**Document extract**:
+++

Introduction to Graphs
Contents
Introduction to Graphs¶
Graphs provide an abstract model for representing relationship between things. This might sound really vague. It is! That is one of the beautiful things about graphs. They are a very abstract concept we can implement using data structures and algorithms. We can represent many different real world applications as graphs.
The basic components of a graph are nodes and edges.
Node: An object, normally with some properties related to it. Also called a Vertex in some contexts.
Edge: A relationship between two nodes. Sometimes it has properties associated with it as well.
There are two kinds of graphs. In an undirected graph, every edge connects in both ways. Think about Facebook. If you are friends with someone else, they are also friends with you. The friend connection on Facebook is always two-way. There are also directed graphs. In these graphs, an edge might only create a relationship in one direction. On Twitter, you might follow someone, but that does not mean they follow you back. The relationship only connects in one direction.
Graphs are very visual data structures. They are actually much easier to visualize than to program. We draw nodes as circles with their names written inside. A directed edge is a line with an arrow, the arrow shows the direction the relationship holds. If the edge has an properties, they are written on the line.
An undirected edge doesn’t have the little arrows.
It can be confusing to mix the two types of edges. In general, you should either have all undirected edges or all directed edges. If you want a directed edge to go both ways, you can always draw two lines. This makes it more clear to the reader.
A graph can also be weighted or unweighted. In an unweighted graph, all we care about is if the relationship exists. In a weighted graph there is some value related to the relationship. For example, if we make a graph of airports and connected them by plane flights, the flights have a cost. You cannot travel one one airport to another for free, you need to buy a ticket.

+++

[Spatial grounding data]
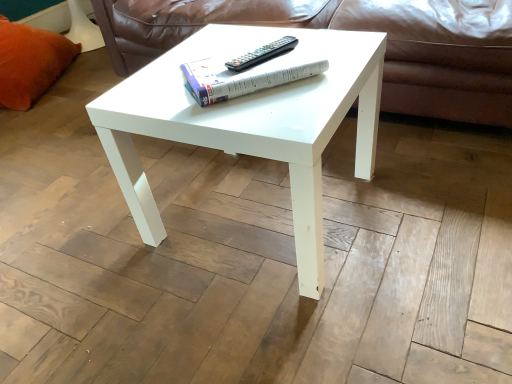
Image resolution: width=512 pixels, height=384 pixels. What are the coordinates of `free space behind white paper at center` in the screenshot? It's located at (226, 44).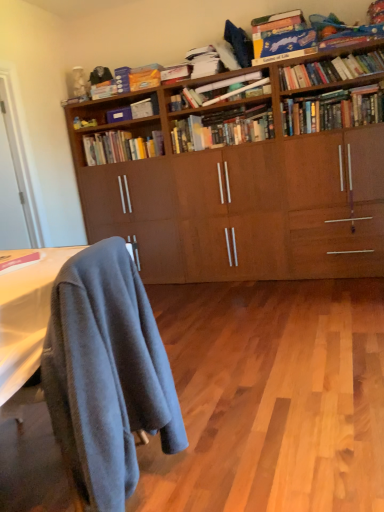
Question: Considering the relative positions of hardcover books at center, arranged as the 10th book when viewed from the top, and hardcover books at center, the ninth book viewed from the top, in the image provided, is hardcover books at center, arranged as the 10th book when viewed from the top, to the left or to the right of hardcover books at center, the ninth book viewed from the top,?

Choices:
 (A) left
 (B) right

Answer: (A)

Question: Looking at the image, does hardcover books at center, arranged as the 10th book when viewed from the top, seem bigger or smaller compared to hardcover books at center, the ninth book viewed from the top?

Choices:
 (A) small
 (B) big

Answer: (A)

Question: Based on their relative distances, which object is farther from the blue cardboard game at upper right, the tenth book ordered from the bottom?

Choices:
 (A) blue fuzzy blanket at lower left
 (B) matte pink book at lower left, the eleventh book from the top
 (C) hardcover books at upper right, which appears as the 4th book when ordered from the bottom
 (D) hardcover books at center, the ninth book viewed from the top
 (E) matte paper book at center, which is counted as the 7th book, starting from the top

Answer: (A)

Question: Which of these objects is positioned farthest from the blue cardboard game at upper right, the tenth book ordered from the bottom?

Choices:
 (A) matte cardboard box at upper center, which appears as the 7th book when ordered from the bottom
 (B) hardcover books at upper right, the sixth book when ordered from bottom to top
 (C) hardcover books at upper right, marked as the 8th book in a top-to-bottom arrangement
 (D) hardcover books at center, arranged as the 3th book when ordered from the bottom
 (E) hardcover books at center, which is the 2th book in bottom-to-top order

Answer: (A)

+++

**Exercise goal**: Reproduce word for word the stretch of the graphs introduction from "Graphs are very" through "on the line.".

**Response area**:
Graphs are very visual data structures. They are actually much easier to visualize than to program. We draw nodes as circles with their names written inside. A directed edge is a line with an arrow, the arrow shows the direction the relationship holds. If the edge has an properties, they are written on the line.